ChiefTwoPencils
ChiefTwoPencils

Reputation: 13940

What's causing unwanted space with zero margins?

I have a basic template started with minimal css. I have set the padding and margin to 0 yet I have a small amount of whitespace to the right of the body. Here's the important css:

:root {
  -webkit-box-sizing: border-box;
  -moz-box-sizing: border-box;
  box-sizing: border-box;
  font-size: calc(1vw + 0.6em);
}

*,
*::before,
*::after {
  -webkit-box-sizing: inherit;
  -moz-box-sizing: inherit;
  box-sizing: inherit;
}

body {
  margin: 0;
  padding: 0;
  font-family: Helvita, Arial, sans-serif;
  background-color: $no-flash-white;
}


Here's what the dev tools shows when inspecting the body where we can see the user agent styles being overridden:

enter image description here

Despite that however, this is the result which I cannot seem to override even with global resets like seen here:

enter image description here

How can I identify the culprit here and what is the least obtrusive approach to fixing it?

Upvotes: 3

Views: 76

Answers (1)

tao
tao

Reputation: 90277

What you're showing is not a margin, but a scrollbar. That's how it looks on desktop devices. Typically it has 17px on Chrome although small variations have been observed, depending on OS.

There are no W3C recommendations regarding the scrolling mechanism its size, color or behavior, or if it should be painted inside or outside of the viewport. So its entirely browser territory. To make things worse, most browsers paint them differently on click based devices than on touch based devices.


That concludes my answer, but if you're interested in more on scrollbars, here are a few general observations:

Over the past few years, Firefox chose a similar behavior on desktop to the one on mobile, which is to render the scrollbar transparent, paint it over the page itself and only show it when hovered or when scrolling occurs.
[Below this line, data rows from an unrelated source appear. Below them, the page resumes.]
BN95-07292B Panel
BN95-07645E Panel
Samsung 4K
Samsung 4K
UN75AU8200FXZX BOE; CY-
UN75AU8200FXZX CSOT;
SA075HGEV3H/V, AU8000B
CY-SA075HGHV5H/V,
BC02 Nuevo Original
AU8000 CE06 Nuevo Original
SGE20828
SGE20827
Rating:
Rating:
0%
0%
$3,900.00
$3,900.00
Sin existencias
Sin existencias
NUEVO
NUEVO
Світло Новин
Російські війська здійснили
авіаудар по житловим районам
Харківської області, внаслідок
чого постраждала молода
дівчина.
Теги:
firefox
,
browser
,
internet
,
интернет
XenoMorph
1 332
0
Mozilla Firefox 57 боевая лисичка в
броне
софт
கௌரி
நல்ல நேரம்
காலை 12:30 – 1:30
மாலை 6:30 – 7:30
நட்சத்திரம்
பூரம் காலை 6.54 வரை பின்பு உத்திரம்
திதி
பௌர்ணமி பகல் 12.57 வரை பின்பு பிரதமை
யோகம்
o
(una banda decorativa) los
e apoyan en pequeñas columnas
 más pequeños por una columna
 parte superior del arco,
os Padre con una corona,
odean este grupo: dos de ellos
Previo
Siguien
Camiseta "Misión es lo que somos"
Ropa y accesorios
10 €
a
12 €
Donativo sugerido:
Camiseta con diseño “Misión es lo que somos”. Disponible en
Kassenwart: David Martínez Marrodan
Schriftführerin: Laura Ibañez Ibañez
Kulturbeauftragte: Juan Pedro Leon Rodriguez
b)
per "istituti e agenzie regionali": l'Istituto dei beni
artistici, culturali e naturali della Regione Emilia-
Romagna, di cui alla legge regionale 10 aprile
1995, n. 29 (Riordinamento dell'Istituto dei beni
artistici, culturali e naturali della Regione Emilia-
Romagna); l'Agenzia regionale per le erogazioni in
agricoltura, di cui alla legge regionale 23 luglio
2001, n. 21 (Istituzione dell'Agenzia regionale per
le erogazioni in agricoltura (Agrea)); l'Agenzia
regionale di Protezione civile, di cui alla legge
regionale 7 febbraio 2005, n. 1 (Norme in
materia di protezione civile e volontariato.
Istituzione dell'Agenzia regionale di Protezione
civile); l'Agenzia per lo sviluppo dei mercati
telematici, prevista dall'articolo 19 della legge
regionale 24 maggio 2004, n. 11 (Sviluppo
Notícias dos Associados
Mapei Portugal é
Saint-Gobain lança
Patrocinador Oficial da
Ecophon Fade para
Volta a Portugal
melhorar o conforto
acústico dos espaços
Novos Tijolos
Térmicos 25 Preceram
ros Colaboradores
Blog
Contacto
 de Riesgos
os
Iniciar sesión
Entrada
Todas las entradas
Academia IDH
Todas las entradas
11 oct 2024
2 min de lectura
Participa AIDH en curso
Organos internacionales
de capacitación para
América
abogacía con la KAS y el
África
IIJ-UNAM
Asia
Even though this might seem like a good idea (page always has same size, regardless of presence of scrollbar), technically, it disables pointer events on the entire area it is painted on and that has been a major argument of technical purists.

Probably the biggest problem with painting it besides the page (as Chrome does it on desktops) is the fact you can't integrate it with your page, as

::-webkit-scrollbar {
   background-color: transparent;
}

... results in it being white (which is the browser's background, not the page's).

The only practical solution for controlling the looks of the scrolling mechanism cross-browser/cross-device is to disable the scrollbar mechanism altogether and build your own, either from scratch or using dedicated libraries, which are invariably built from HTML elements. They have a tendency to fail or perform poorly on mobile devices, where the recommendation is to disable whatever library you're using.

It should also be noted that any such custom solution comes at a high price performance wise (scroll can fire up to 100 times/second). Performance increases by throttling, at the expense of page not responding so sharply to pointer changes (and/or scrollbar repainted with delay from scrolling event). Decent scrolling libraries do point this out.